[TRAVAIL DEMANDÉ]
1 – Dans l'extrait sur la parité politique, présentez sous forme de liste le paragraphe qui commence par « Les dispositions législatives qui nous sont aujourd'hui proposées » en conservant ses faits essentiels.
2 – Reproduisez mot pour mot le passage de l'extrait sur la parité politique qui commence à « Le constat qu’elle » et se termine à « efficaces et décevants. ».

[EXTRAIT PRÉSENTÉ]
::::::::::

Election des conseillers départementaux, des conseillers municipaux et des délégués communautaires -

Par / 15 janvier 2013

Monsieur le président, monsieur le ministre, mes chers collègues, l’égal accès des femmes et des hommes aux mandats électoraux et aux fonctions électives – la parité politique –, a toujours été au cœur des préoccupations de la délégation aux droits des femmes. Je me réjouis donc que la conférence des présidents lui ait accordé un temps de parole dans la discussion générale de ces deux textes,…

M. Bruno Sido. C’est normal !

Mme Brigitte Gonthier-Maurin, présidente de la délégation aux droits des femmes. … qui tendent à une meilleure prise en compte de l’objectif constitutionnel de parité dans l’élection des conseillers départementaux, de certains conseillers municipaux et des délégués communautaires.

Notre délégation a déjà consacré plusieurs rapports à la parité politique. Le dernier en date, publié en juin 2010 dans le cadre de la discussion de la réforme territoriale et des modes de scrutin pour l’élection des conseillers territoriaux, avait dressé un bilan de l’application des lois relatives à la parité.

Le constat qu’elle avait établi était clair : la loi du 6 juin 2000 et les lois qui l’ont complétée ont permis au principe d’égal accès des femmes et des hommes aux mandats électoraux et aux fonctions électives de devenir une réalité effective dans les assemblées élues au scrutin de liste proportionnel. C’est le cas des conseils municipaux des communes de plus de 3 500 habitants, qui, à l’issue du dernier scrutin de 2008, comptent 48,5 % de femmes. C’est aussi le cas des conseils régionaux qui, avec 48 % de femmes élues en 2010, donnent l’exemple d’une parité presque parfaite.

En revanche, la parité n’a que peu progressé dans les élections au scrutin uninominal majoritaire, et les dispositifs instaurés pour compenser cet état de fait – pénalités financières, règle du suppléant de sexe opposé – se sont révélés peu efficaces et décevants.

Les dispositions législatives qui nous sont aujourd’hui proposées abordent quatre des sujets sur lesquels notre délégation avait pointé les insuffisances de la parité : l’élection des conseils généraux, la composition de leurs exécutifs, l’élection des conseils municipaux des communes de moins de 3 500 habitants, et la composition des organes délibérants des établissements publics de coopération intercommunale à fiscalité propre.

Notre délégation s’est réunie le 10 janvier pour procéder à un échange de vues sur ces dispositions qui se veulent favorables à la parité, mais qui ont suscité des débats et des réserves.

::::::::::

[DONNÉES À EXAMINER]
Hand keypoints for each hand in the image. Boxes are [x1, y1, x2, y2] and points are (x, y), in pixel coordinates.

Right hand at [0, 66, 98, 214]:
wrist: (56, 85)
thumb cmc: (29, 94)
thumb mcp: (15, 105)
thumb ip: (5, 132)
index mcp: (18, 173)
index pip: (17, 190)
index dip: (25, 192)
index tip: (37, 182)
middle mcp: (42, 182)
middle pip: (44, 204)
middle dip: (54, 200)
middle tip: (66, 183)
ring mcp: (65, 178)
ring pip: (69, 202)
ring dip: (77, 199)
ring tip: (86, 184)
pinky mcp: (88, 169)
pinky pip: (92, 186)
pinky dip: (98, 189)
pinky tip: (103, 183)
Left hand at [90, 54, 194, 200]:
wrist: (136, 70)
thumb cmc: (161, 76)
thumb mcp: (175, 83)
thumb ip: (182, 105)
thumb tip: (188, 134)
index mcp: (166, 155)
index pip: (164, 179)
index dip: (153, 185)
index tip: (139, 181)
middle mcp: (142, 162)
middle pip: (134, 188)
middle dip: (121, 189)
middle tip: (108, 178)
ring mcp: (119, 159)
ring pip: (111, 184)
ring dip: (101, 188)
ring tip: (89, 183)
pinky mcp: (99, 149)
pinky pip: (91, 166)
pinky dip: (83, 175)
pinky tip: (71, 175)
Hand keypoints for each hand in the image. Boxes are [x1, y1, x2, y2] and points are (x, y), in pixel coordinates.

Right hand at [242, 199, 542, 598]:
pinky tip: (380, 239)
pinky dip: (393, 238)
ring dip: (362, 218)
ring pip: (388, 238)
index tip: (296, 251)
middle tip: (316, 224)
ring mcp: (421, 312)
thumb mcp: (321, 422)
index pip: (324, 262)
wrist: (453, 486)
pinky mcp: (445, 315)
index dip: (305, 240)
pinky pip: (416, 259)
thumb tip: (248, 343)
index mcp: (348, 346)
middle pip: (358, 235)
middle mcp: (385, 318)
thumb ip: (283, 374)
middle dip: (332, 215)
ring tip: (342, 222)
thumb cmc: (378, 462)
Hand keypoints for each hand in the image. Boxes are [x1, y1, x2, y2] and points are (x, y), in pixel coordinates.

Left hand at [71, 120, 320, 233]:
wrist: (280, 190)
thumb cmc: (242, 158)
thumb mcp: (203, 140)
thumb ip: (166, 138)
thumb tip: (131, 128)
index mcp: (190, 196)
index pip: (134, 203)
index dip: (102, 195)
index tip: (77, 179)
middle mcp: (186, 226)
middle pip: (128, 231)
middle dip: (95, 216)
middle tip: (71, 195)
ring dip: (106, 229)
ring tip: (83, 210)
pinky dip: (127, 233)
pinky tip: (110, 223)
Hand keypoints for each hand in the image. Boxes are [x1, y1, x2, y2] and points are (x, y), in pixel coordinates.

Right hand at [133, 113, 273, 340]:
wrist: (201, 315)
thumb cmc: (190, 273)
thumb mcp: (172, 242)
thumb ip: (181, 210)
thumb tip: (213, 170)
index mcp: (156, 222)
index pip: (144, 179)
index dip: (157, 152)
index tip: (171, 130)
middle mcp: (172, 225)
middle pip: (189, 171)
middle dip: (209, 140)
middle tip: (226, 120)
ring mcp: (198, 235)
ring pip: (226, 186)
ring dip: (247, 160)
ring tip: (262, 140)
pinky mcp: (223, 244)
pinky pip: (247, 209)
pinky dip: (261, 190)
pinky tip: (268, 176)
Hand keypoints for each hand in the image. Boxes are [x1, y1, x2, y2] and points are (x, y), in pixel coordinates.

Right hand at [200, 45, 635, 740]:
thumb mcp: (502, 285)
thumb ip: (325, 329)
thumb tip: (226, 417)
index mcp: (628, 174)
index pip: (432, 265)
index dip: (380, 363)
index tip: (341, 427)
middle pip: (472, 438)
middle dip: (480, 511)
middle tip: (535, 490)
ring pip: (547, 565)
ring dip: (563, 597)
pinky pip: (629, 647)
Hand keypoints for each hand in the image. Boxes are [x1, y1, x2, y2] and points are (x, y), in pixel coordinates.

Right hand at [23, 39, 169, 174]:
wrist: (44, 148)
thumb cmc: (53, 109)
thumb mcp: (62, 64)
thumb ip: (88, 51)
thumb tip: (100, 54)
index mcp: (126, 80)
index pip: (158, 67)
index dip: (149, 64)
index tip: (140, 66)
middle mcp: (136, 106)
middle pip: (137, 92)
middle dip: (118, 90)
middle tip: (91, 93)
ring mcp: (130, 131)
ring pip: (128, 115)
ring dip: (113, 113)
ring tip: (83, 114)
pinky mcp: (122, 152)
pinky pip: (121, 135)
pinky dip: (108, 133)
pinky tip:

::::::::::

[RÉPONSES PAR CONSIGNE]
1 –
Les dispositions législatives proposées portent sur quatre sujets pour lesquels la délégation avait relevé des insuffisances de la parité :
- l'élection des conseils généraux ;
- la composition de leurs exécutifs ;
- l'élection des conseils municipaux des communes de moins de 3 500 habitants ;
- la composition des organes délibérants des établissements publics de coopération intercommunale à fiscalité propre.

2 –
Le constat qu’elle avait établi était clair : la loi du 6 juin 2000 et les lois qui l’ont complétée ont permis au principe d’égal accès des femmes et des hommes aux mandats électoraux et aux fonctions électives de devenir une réalité effective dans les assemblées élues au scrutin de liste proportionnel. C’est le cas des conseils municipaux des communes de plus de 3 500 habitants, qui, à l’issue du dernier scrutin de 2008, comptent 48,5 % de femmes. C’est aussi le cas des conseils régionaux qui, avec 48 % de femmes élues en 2010, donnent l’exemple d’une parité presque parfaite.

En revanche, la parité n’a que peu progressé dans les élections au scrutin uninominal majoritaire, et les dispositifs instaurés pour compenser cet état de fait – pénalités financières, règle du suppléant de sexe opposé – se sont révélés peu efficaces et décevants.